# Language identification for regional languages of France  

In this lab, you will work on varities on French and on the task of language identification.

## 0. Install libraries and import data

In [1]:
from collections import Counter

import pandas as pd
import fasttext as ft
from huggingface_hub import hf_hub_download
import numpy as np
from sklearn.metrics import ConfusionMatrixDisplay, confusion_matrix
import matplotlib.pyplot as plt
import seaborn as sns

  from .autonotebook import tqdm as notebook_tqdm


You now have access to the file `parable_dataset.csv` in the folder `data`. Some explanations about this dataset:

### Description of the dataset

The dataset has been acquired from a book entitled ["Parabole de l'enfant prodigue en divers dialectes, patois de la France, avec une introduction sur la formation des dialectes et patois de la France"](https://archive.org/details/paraboledelenfan00favr/), published in 1879 and authored by Léopold Favre.
It contains translations of the "Parable of the Lost Son" in several regional languages of France, collected at the beginning of the 19th century.

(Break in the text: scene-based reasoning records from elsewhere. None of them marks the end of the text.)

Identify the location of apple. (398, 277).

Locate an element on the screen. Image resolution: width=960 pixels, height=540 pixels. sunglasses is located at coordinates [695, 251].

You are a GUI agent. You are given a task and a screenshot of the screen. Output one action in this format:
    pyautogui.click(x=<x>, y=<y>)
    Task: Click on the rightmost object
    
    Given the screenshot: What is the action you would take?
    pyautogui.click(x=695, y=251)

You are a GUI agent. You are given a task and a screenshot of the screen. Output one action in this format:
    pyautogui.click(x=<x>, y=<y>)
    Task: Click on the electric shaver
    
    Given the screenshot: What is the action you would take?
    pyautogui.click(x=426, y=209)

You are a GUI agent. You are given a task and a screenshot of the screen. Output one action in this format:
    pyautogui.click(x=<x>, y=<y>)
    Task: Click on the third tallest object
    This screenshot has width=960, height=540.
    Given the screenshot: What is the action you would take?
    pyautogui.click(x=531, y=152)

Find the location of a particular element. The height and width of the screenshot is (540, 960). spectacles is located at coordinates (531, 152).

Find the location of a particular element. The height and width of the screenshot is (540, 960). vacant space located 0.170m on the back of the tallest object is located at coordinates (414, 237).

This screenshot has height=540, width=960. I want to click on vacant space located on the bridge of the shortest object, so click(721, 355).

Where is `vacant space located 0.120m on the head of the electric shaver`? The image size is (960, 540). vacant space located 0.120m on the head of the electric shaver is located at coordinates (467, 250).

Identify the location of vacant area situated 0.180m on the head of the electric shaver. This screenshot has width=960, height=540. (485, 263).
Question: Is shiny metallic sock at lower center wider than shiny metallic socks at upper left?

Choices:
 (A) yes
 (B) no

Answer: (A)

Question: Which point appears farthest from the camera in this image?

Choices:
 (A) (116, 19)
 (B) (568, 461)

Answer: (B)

The dataset presents a combination of challenges which are often observed in low-resource settings:
- diachronic variation
- diatopic variation
- lack of spelling standards
- errors due to OCR (Optical Charactacter Recognition)
- approximate characterization of the language due to the lack of dedicated ISO 639.3 codes.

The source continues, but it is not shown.